## Records to use
⁂

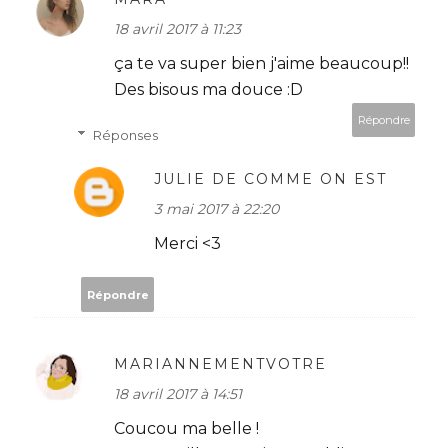
18 avril 2017 à 11:23
ça te va super bien j'aime beaucoup!!
Des bisous ma douce :D
Répondre
Réponses
JULIE DE COMME ON EST
3 mai 2017 à 22:20
Merci <3
Répondre
MARIANNEMENTVOTRE
18 avril 2017 à 14:51
Coucou ma belle !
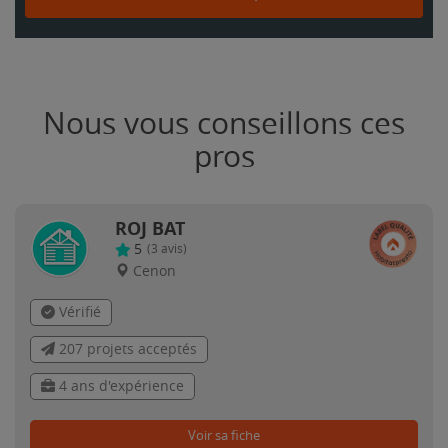
Nous vous conseillons ces
pros
ROJ BAT
5
(
3
avis)
Cenon
Vérifié
207 projets acceptés
4 ans d'expérience
Voir sa fiche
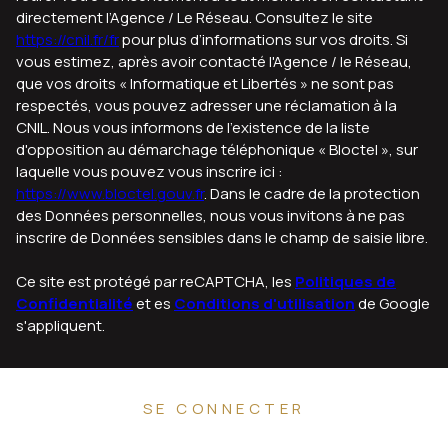
directement l’Agence / Le Réseau. Consultez le site
https://cnil.fr/fr
pour plus d’informations sur vos droits. Si
vous estimez, après avoir contacté l'Agence / le Réseau,
que vos droits « Informatique et Libertés » ne sont pas
respectés, vous pouvez adresser une réclamation à la
CNIL. Nous vous informons de l’existence de la liste
d'opposition au démarchage téléphonique « Bloctel », sur
laquelle vous pouvez vous inscrire ici :
https://www.bloctel.gouv.fr
. Dans le cadre de la protection
des Données personnelles, nous vous invitons à ne pas
inscrire de Données sensibles dans le champ de saisie libre.
Ce site est protégé par reCAPTCHA, les
Politiques de
Confidentialité
et es
Conditions d'utilisation
de Google
s'appliquent.
SE CONNECTER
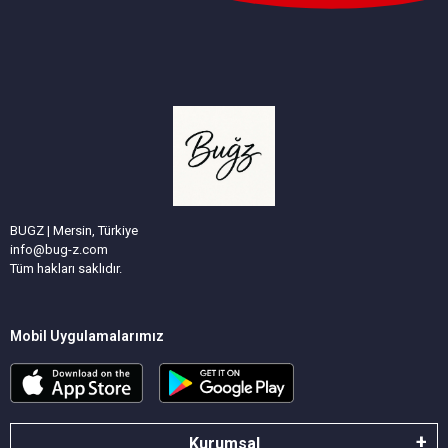
BUGZ | Mersin, Türkiye
info@bug-z.com
Tüm hakları saklıdır.
Mobil Uygulamalarımız
Kurumsal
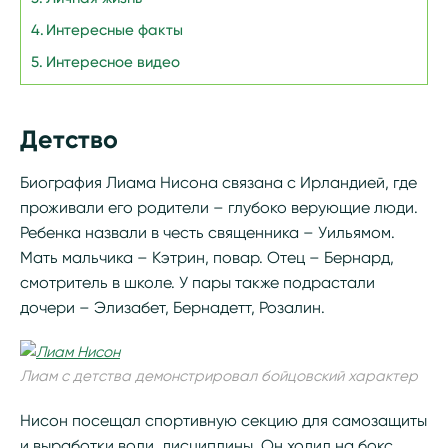
Интересные факты
Интересное видео
Детство
Биография Лиама Нисона связана с Ирландией, где
проживали его родители – глубоко верующие люди.
Ребенка назвали в честь священника – Уильямом.
Мать мальчика – Кэтрин, повар. Отец – Бернард,
смотритель в школе. У пары также подрастали
дочери – Элизабет, Бернадетт, Розалин.
Лиам с детства демонстрировал бойцовский характер
Нисон посещал спортивную секцию для самозащиты
и выработки воли, дисциплины. Он ходил на бокс.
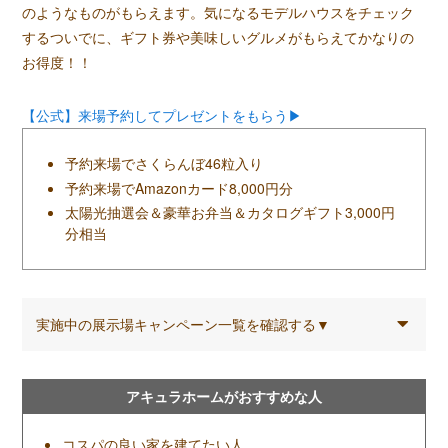
のようなものがもらえます。気になるモデルハウスをチェック
するついでに、ギフト券や美味しいグルメがもらえてかなりの
お得度！！
【公式】来場予約してプレゼントをもらう▶
予約来場でさくらんぼ46粒入り
予約来場でAmazonカード8,000円分
太陽光抽選会＆豪華お弁当＆カタログギフト3,000円
分相当
実施中の展示場キャンペーン一覧を確認する▼
アキュラホームがおすすめな人
コスパの良い家を建てたい人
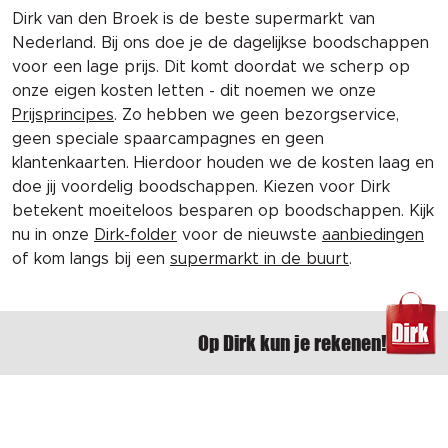
Dirk van den Broek is de beste supermarkt van
Nederland. Bij ons doe je de dagelijkse boodschappen
voor een lage prijs. Dit komt doordat we scherp op
onze eigen kosten letten - dit noemen we onze
Prijsprincipes
. Zo hebben we geen bezorgservice,
geen speciale spaarcampagnes en geen
klantenkaarten. Hierdoor houden we de kosten laag en
doe jij voordelig boodschappen. Kiezen voor Dirk
betekent moeiteloos besparen op boodschappen. Kijk
nu in onze
Dirk-folder
voor de nieuwste
aanbiedingen
of kom langs bij een
supermarkt in de buurt
.
Op Dirk kun je rekenen!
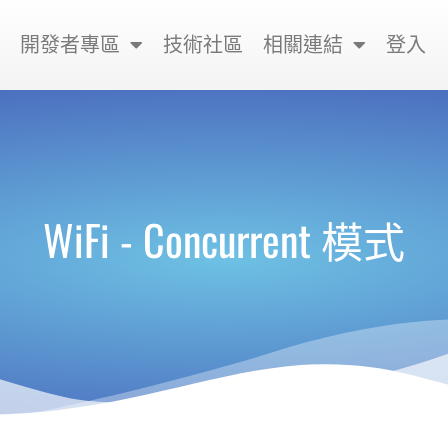
開發者專區
技術社區
相關連結
登入
WiFi - Concurrent 模式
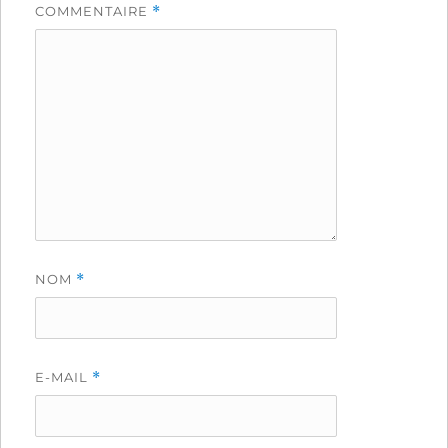
COMMENTAIRE
*
NOM
*
E-MAIL
*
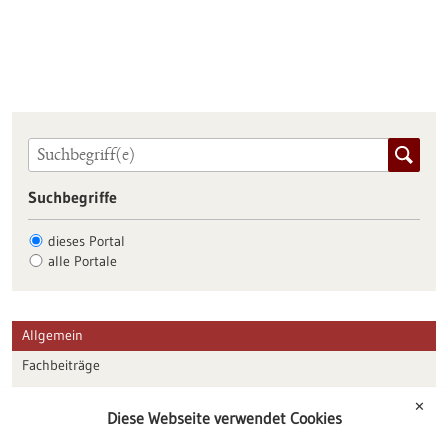
Suchbegriffe
dieses Portal
alle Portale
Allgemein
Fachbeiträge
Förderungen
✕
Diese Webseite verwendet Cookies
Veranstaltungen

⁂

## Task goal
Each line of the material above that contains the word "onze" counts once; report the total and nothing else.

## Task answer
2